There's no moral to the story of CON AIR. While the acting is great (Dave Chapelle plays a particularly gregarious felon), there's nothing to sink your teeth into. But that will be fine for most teens. This is typical blockbuster fare: The good guys and bad guys are clear from the beginning. Poe is a stand-up guy loyal to his good friend Baby-O (Mykelti Williamson) and the honor of guard Sally Bishop (Rachel Ticotin). The bad guys are everywhere and seem to have no end of devious plans. There are car crashes, massive explosions, pithy one-liners ("Why couldn't you put the bunny back in the box?" Poe deadpans after impaling a convict in the cargo hold), even a dead body flying onto the roof of an unsuspecting Volvo.
Con Air delivers the goods with good-natured jokes and oddly non-threatening psychopaths (Steve Bushemi plays a creepy serial killer who psychoanalyzes his fellow convicts and has a disturbing tea party with a little girl in a trailer park). But if Con Air is a typical blockbuster, then it suffers from the typical potholes of the genre. Poe supposedly goes to jail for killing a man to defend his wife's honor, and he continues the theme by protecting and saving guard Bishop. While standing up for women is admirable, it sends the wrong message to both boys and girls who watch that women need to be saved. One could argue, rather, that Poe went to jail to defend his masculinity, not his bride --- a worthy topic for families to discuss after viewing. The film also suffers from too much blood. People are tortured and killed with zeal, and no one seems to suffer a poor conscience after the murders. Only Poe seems spooked. The film makes death seem as simple as if the characters were playing a video game -- a dangerous message to send.

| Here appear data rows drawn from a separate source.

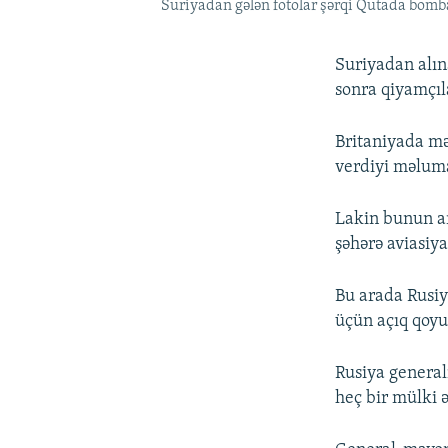
Suriyadan gələn fotolar şərqi Qutada bom
Suriyadan alın
sonra qiyamçıl
Britaniyada mə
verdiyi məluma
Lakin bunun ar
şəhərə aviasiya
Bu arada Rusiy
üçün açıq qoyu
Rusiya generalı
heç bir mülki ə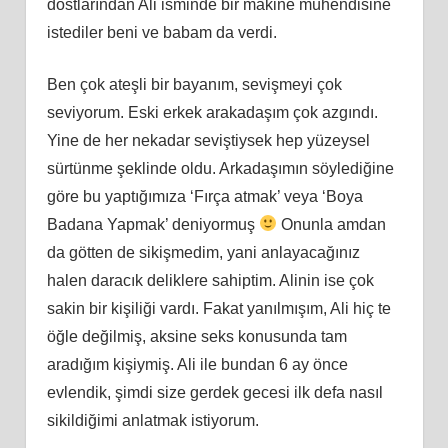
dostlarından Ali isminde bir makine mühendisine
istediler beni ve babam da verdi.
Ben çok ateşli bir bayanım, sevişmeyi çok
seviyorum. Eski erkek arakadaşım çok azgındı.
Yine de her nekadar seviştiysek hep yüzeysel
sürtünme şeklinde oldu. Arkadaşımın söylediğine
göre bu yaptığımıza ‘Fırça atmak’ veya ‘Boya
Badana Yapmak’ deniyormuş
Onunla amdan
da götten de sikişmedim, yani anlayacağınız
halen daracık deliklere sahiptim. Alinin ise çok
sakin bir kişiliği vardı. Fakat yanılmışım, Ali hiç te
öğle değilmiş, aksine seks konusunda tam
aradığım kişiymiş. Ali ile bundan 6 ay önce
evlendik, şimdi size gerdek gecesi ilk defa nasıl
sikildiğimi anlatmak istiyorum.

Families can talk about...
Families can talk about why movies like Con Air make murder seem so easy. Why don't any of the characters seem affected by the murders they've just committed? Families may also want to discuss why the film depicts the felons as dangerous but also loveable. Families may also want to discuss Poe's heroics. Do women need to be saved? How do men in your family show they love women? Did Poe defend his wife's honor by fighting those men, or was he really defending his masculinity?